Data entries
....

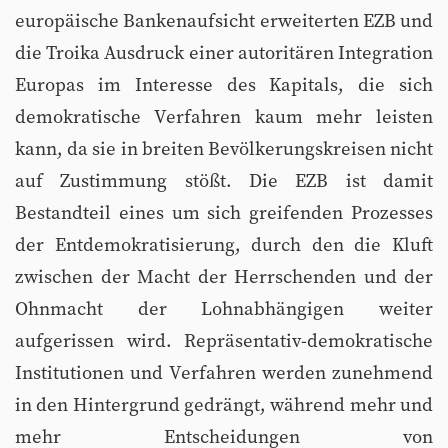
europäische Bankenaufsicht erweiterten EZB und
die Troika Ausdruck einer autoritären Integration
Europas im Interesse des Kapitals, die sich
demokratische Verfahren kaum mehr leisten
kann, da sie in breiten Bevölkerungskreisen nicht
auf Zustimmung stößt. Die EZB ist damit
Bestandteil eines um sich greifenden Prozesses
der Entdemokratisierung, durch den die Kluft
zwischen der Macht der Herrschenden und der
Ohnmacht der Lohnabhängigen weiter
aufgerissen wird. Repräsentativ-demokratische
Institutionen und Verfahren werden zunehmend
in den Hintergrund gedrängt, während mehr und
mehr Entscheidungen von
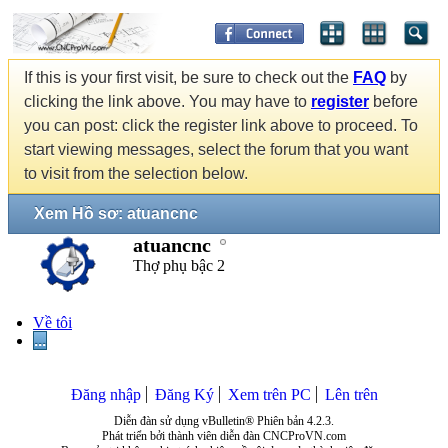
If this is your first visit, be sure to check out the
FAQ
by
clicking the link above. You may have to
register
before
you can post: click the register link above to proceed. To
start viewing messages, select the forum that you want
to visit from the selection below.
Xem Hồ sơ: atuancnc
atuancnc
Thợ phụ bậc 2
Về tôi
...
Đăng nhập
Đăng Ký
Xem trên PC
Lên trên
Diễn đàn sử dụng vBulletin® Phiên bản 4.2.3.
Phát triển bởi thành viên diễn đàn CNCProVN.com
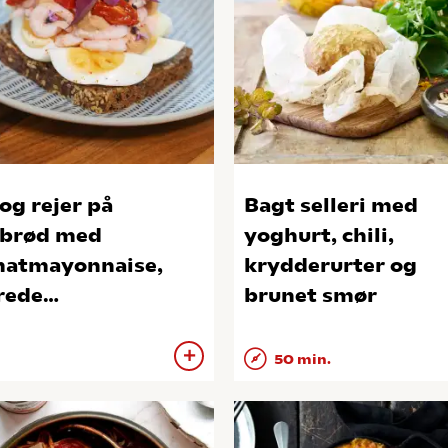
og rejer på
Bagt selleri med
brød med
yoghurt, chili,
atmayonnaise,
krydderurter og
rede
brunet smør
rrytomater og
dmelde
50 min.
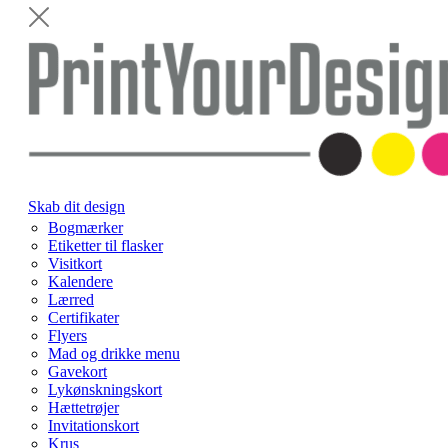
Skab dit design
Bogmærker
Etiketter til flasker
Visitkort
Kalendere
Lærred
Certifikater
Flyers
Mad og drikke menu
Gavekort
Lykønskningskort
Hættetrøjer
Invitationskort
Krus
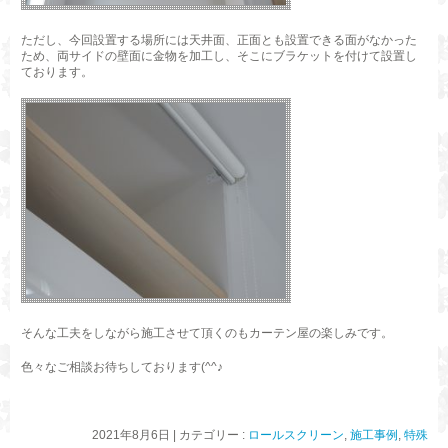
ただし、今回設置する場所には天井面、正面とも設置できる面がなかった
ため、両サイドの壁面に金物を加工し、そこにブラケットを付けて設置し
ております。
そんな工夫をしながら施工させて頂くのもカーテン屋の楽しみです。
色々なご相談お待ちしております(^^♪
2021年8月6日
|
カテゴリー :
ロールスクリーン
,
施工事例
,
特殊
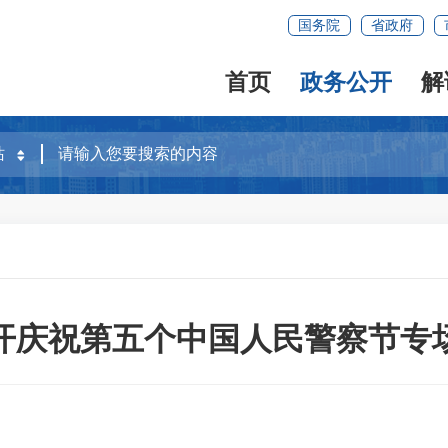
国务院
省政府
首页
政务公开
解
开庆祝第五个中国人民警察节专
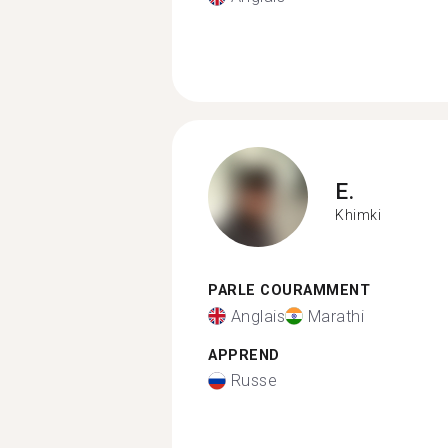
E.
Khimki
PARLE COURAMMENT
Anglais
Marathi
APPREND
Russe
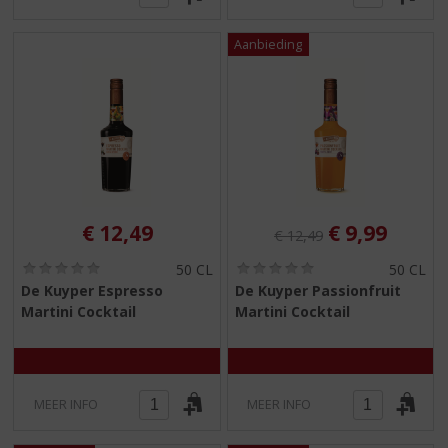
Originele prijs was:
, Huidige pr
€
12,49
€
9,99
€
12,49
(
(
50 CL
50 CL
0
0
De Kuyper Espresso
De Kuyper Passionfruit
,
,
Martini Cocktail
Martini Cocktail
0
0
/
/
5
5
)
)
MEER INFO
MEER INFO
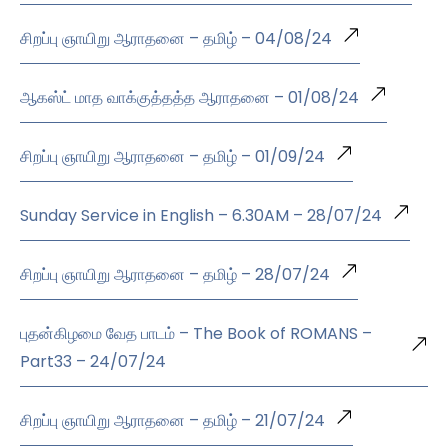
சிறப்பு ஞாயிறு ஆராதனை – தமிழ் – 04/08/24
ஆகஸ்ட் மாத வாக்குத்தத்த ஆராதனை – 01/08/24
சிறப்பு ஞாயிறு ஆராதனை – தமிழ் – 01/09/24
Sunday Service in English – 6.30AM – 28/07/24
சிறப்பு ஞாயிறு ஆராதனை – தமிழ் – 28/07/24
புதன்கிழமை வேத பாடம் – The Book of ROMANS –
Part33 – 24/07/24
சிறப்பு ஞாயிறு ஆராதனை – தமிழ் – 21/07/24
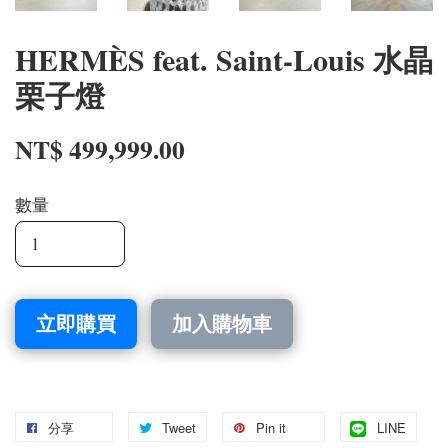
HERMÈS feat. Saint-Louis 水晶
栗子燈
NT$ 499,999.00
數量
立即購買
加入購物車
分享
Tweet
Pin it
LINE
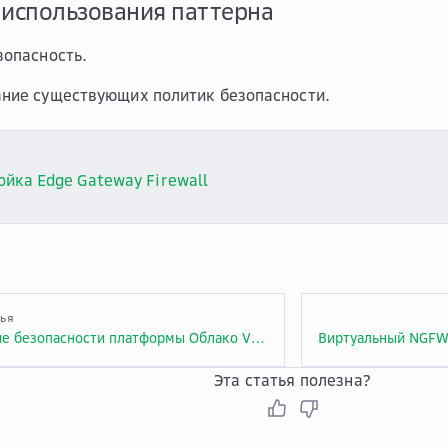
 использования паттерна
зопасность.
ние существующих политик безопасности.
йка Edge Gateway Firewall
тья
Обеспечение безопасности платформы Облако VMware
Эта статья полезна?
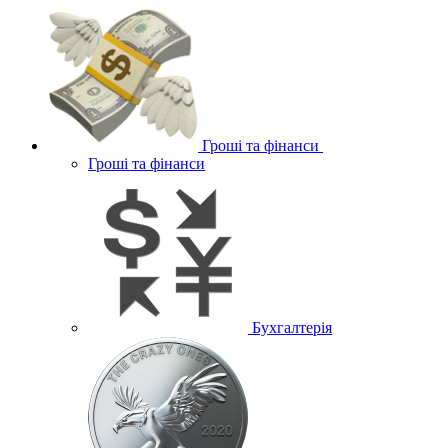
Гроші та фінанси
Гроші та фінанси
Бухгалтерія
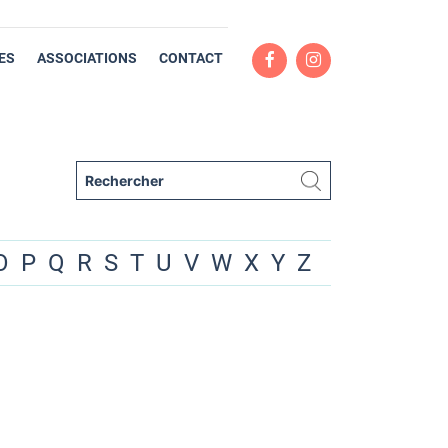
ES
ASSOCIATIONS
CONTACT
O
P
Q
R
S
T
U
V
W
X
Y
Z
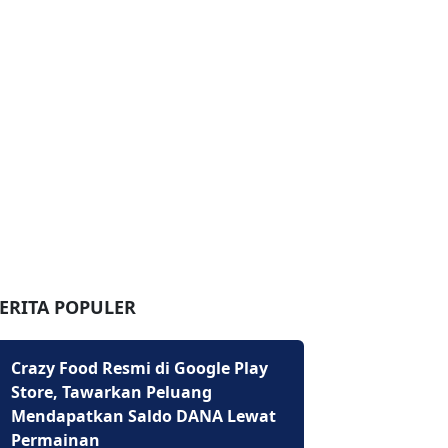
ERITA POPULER
Crazy Food Resmi di Google Play
Store, Tawarkan Peluang
Mendapatkan Saldo DANA Lewat
Permainan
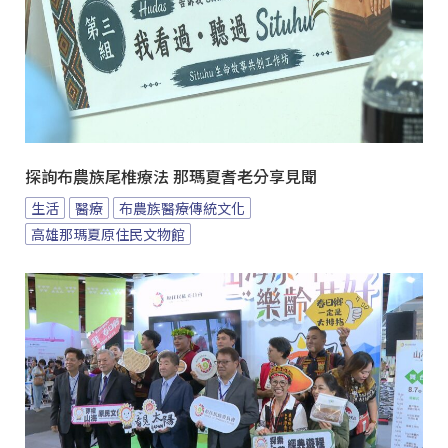
探詢布農族尾椎療法 那瑪夏耆老分享見聞
生活
醫療
布農族醫療傳統文化
高雄那瑪夏原住民文物館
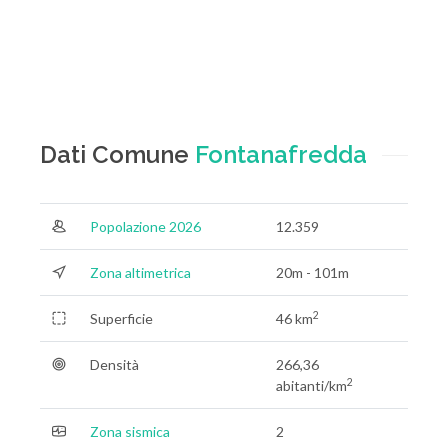
Dati Comune
Fontanafredda
Popolazione 2026
12.359
Zona altimetrica
20m - 101m
2
Superficie
46 km
Densità
266,36
2
abitanti/km
Zona sismica
2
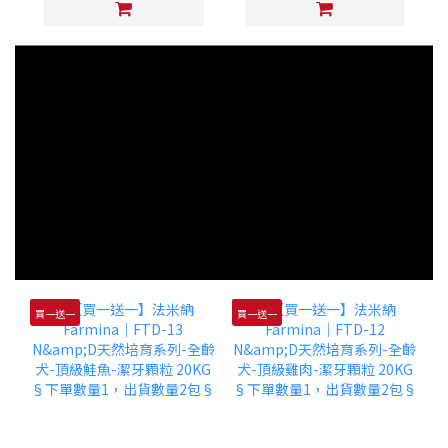
買一送一
買一送一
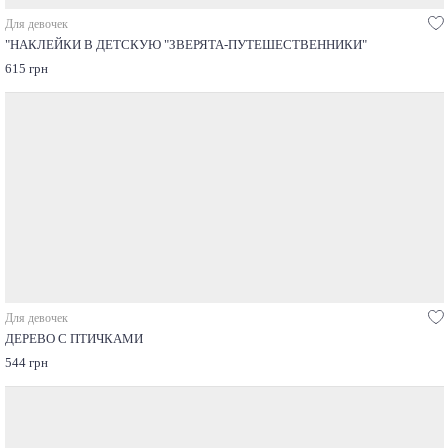
Для девочек
"НАКЛЕЙКИ В ДЕТСКУЮ "ЗВЕРЯТА-ПУТЕШЕСТВЕННИКИ"
615 грн
Для девочек
ДЕРЕВО С ПТИЧКАМИ
544 грн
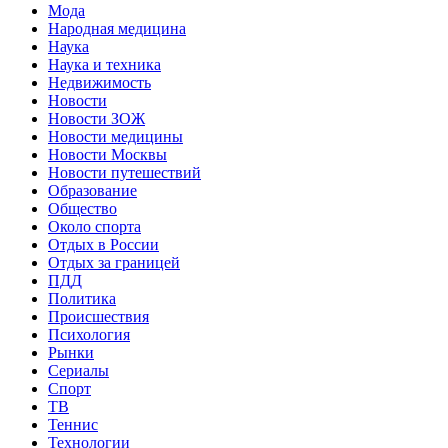
Мода
Народная медицина
Наука
Наука и техника
Недвижимость
Новости
Новости ЗОЖ
Новости медицины
Новости Москвы
Новости путешествий
Образование
Общество
Около спорта
Отдых в России
Отдых за границей
ПДД
Политика
Происшествия
Психология
Рынки
Сериалы
Спорт
ТВ
Теннис
Технологии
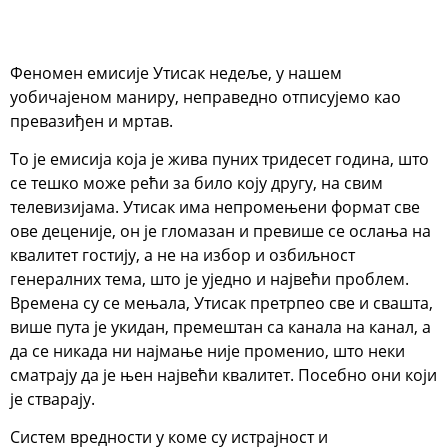
Феномен емисије Утисак недеље, у нашем
уобичајеном маниру, неправедно отписујемо као
превазиђен и мртав.
То је емисија која је жива пуних тридесет година, што
се тешко може рећи за било коју другу, на свим
телевизијама. Утисак има непромењени формат све
ове деценије, он је гломазан и превише се ослања на
квалитет гостију, а не на избор и озбиљност
генералних тема, што је уједно и највећи проблем.
Времена су се мењала, Утисак претрпео све и свашта,
више пута је укидан, премештан са канала на канал, а
да се никада ни најмање није променио, што неки
сматрају да је њен највећи квалитет. Посебно они који
је стварају.
Систем вредности у коме су истрајност и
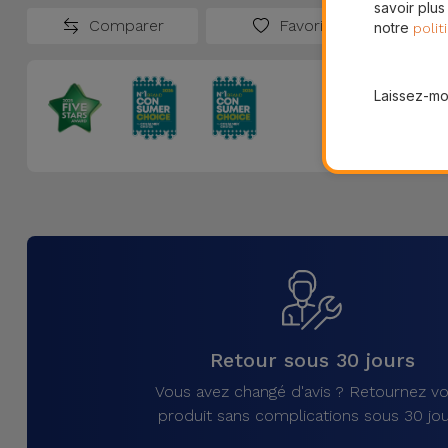
savoir plus
Comparer
Favoris
notre
polit
Laissez-moi
Retour sous 30 jours
Vous avez changé d'avis ? Retournez vo
produit sans complications sous 30 jou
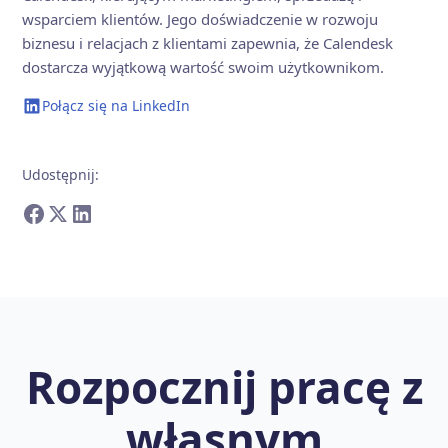
wsparciem klientów. Jego doświadczenie w rozwoju
biznesu i relacjach z klientami zapewnia, że Calendesk
dostarcza wyjątkową wartość swoim użytkownikom.
Połącz się na LinkedIn
Udostępnij
:
Rozpocznij pracę z
własnym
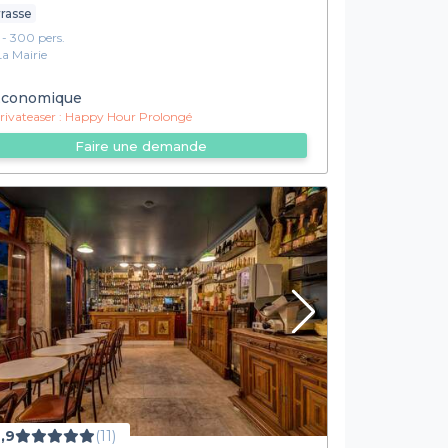
rasse
1 - 300 pers.
La Mairie
conomique
ivateaser :
Happy Hour Prolongé
Faire une demande
,9
(11)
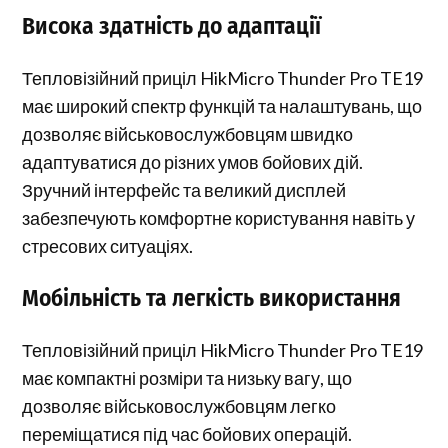
Висока здатність до адаптації
Тепловізійний приціл HikMicro Thunder Pro TE19
має широкий спектр функцій та налаштувань, що
дозволяє військовослужбовцям швидко
адаптуватися до різних умов бойових дій.
Зручний інтерфейс та великий дисплей
забезпечують комфортне користування навіть у
стресових ситуаціях.
Мобільність та легкість використання
Тепловізійний приціл HikMicro Thunder Pro TE19
має компактні розміри та низьку вагу, що
дозволяє військовослужбовцям легко
переміщатися під час бойових операцій.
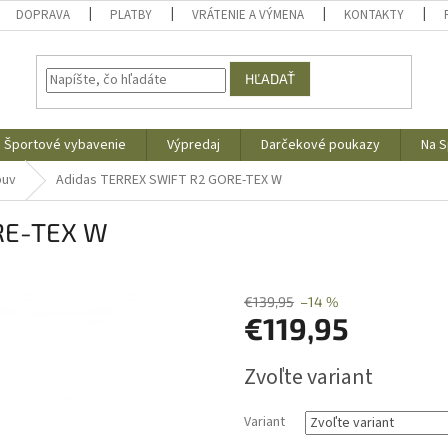
DOPRAVA
PLATBY
VRÁTENIE A VÝMENA
KONTAKTY
HĽADAŤ
Športové vybavenie
Výpredaj
Darčekové poukazy
Na S
buv
Adidas TERREX SWIFT R2 GORE-TEX W
RE-TEX W
s
€139,95
–14 %
€119,95
Jednotková
Zvoľte variant
cena:
Variant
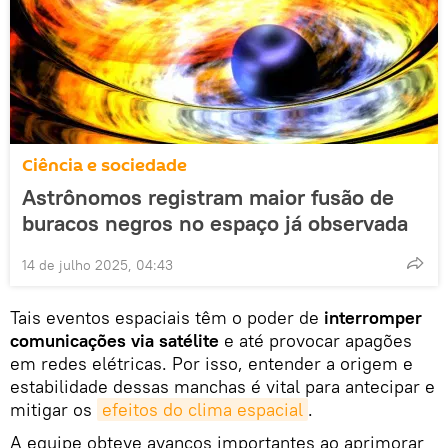
Ciência e sociedade
Astrônomos registram maior fusão de
buracos negros no espaço já observada
14 de julho 2025, 04:43
Tais eventos espaciais têm o poder de
interromper
comunicações via satélite
e até provocar apagões
em redes elétricas. Por isso, entender a origem e
estabilidade dessas manchas é vital para antecipar e
mitigar os
efeitos do clima espacial
.
A equipe obteve avanços importantes ao aprimorar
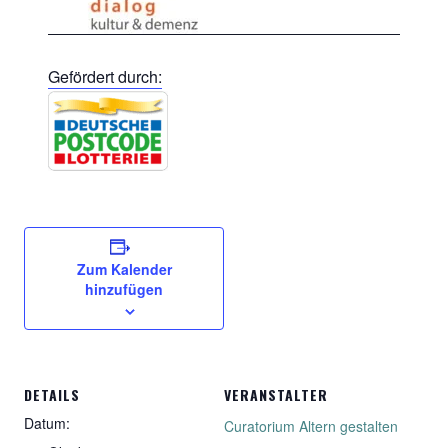
Gefördert durch:
Zum Kalender
hinzufügen
DETAILS
VERANSTALTER
Datum:
Curatorium Altern gestalten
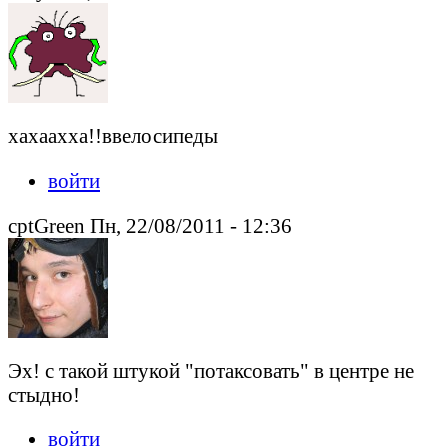
хахаахха!!ввелосипеды
войти
cptGreen Пн, 22/08/2011 - 12:36
Эх! с такой штукой "потаксовать" в центре не
стыдно!
войти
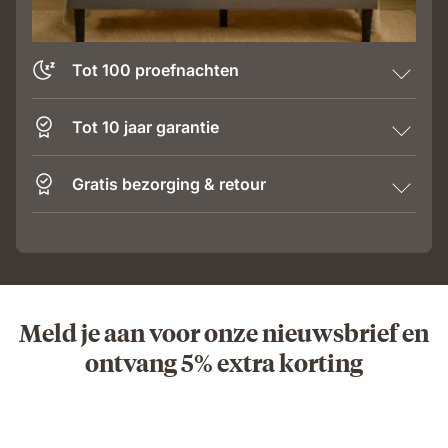
Tot 100 proefnachten
Tot 10 jaar garantie
Gratis bezorging & retour
Meld je aan voor onze nieuwsbrief en
ontvang 5% extra korting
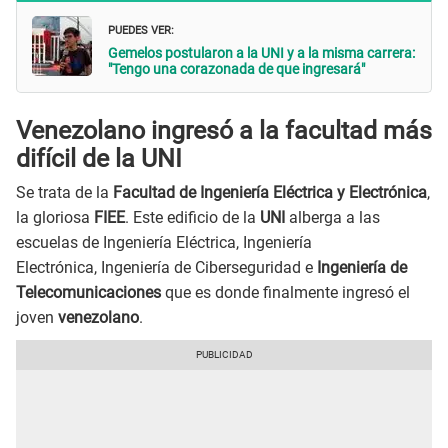
PUEDES VER:
Gemelos postularon a la UNI y a la misma carrera:
"Tengo una corazonada de que ingresará"
Venezolano ingresó a la facultad más
difícil de la UNI
Se trata de la
Facultad de Ingeniería Eléctrica y Electrónica
,
la gloriosa
FIEE
. Este edificio de la
UNI
alberga a las
escuelas de Ingeniería Eléctrica, Ingeniería
Electrónica, Ingeniería de Ciberseguridad e
Ingeniería de
Telecomunicaciones
que es donde finalmente ingresó el
joven
venezolano
.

....

- The task
Rewrite the rows between the lines holding "Ciência e sociedade" and "ontvang 5% extra korting", inclusive, changing "войти" to "выйти" and keeping everything else the same. Leave out the pictures.

- Result
Ciência e sociedade
Astrônomos registram maior fusão de
buracos negros no espaço já observada
14 de julho 2025, 04:43
Tais eventos espaciais têm o poder de
interromper
comunicações via satélite
e até provocar apagões
em redes elétricas. Por isso, entender a origem e
estabilidade dessas manchas é vital para antecipar e
mitigar os
efeitos do clima espacial
.
A equipe obteve avanços importantes ao aprimorar
Gefördert durch:
Zum Kalender
hinzufügen
DETAILS
VERANSTALTER
Datum:
Curatorium Altern gestalten
хахаахха!!ввелосипеды
выйти
cptGreen Пн, 22/08/2011 - 12:36
Эх! с такой штукой "потаксовать" в центре не
стыдно!
выйти
Tot 100 proefnachten
Tot 10 jaar garantie
Gratis bezorging & retour
Meld je aan voor onze nieuwsbrief en
ontvang 5% extra korting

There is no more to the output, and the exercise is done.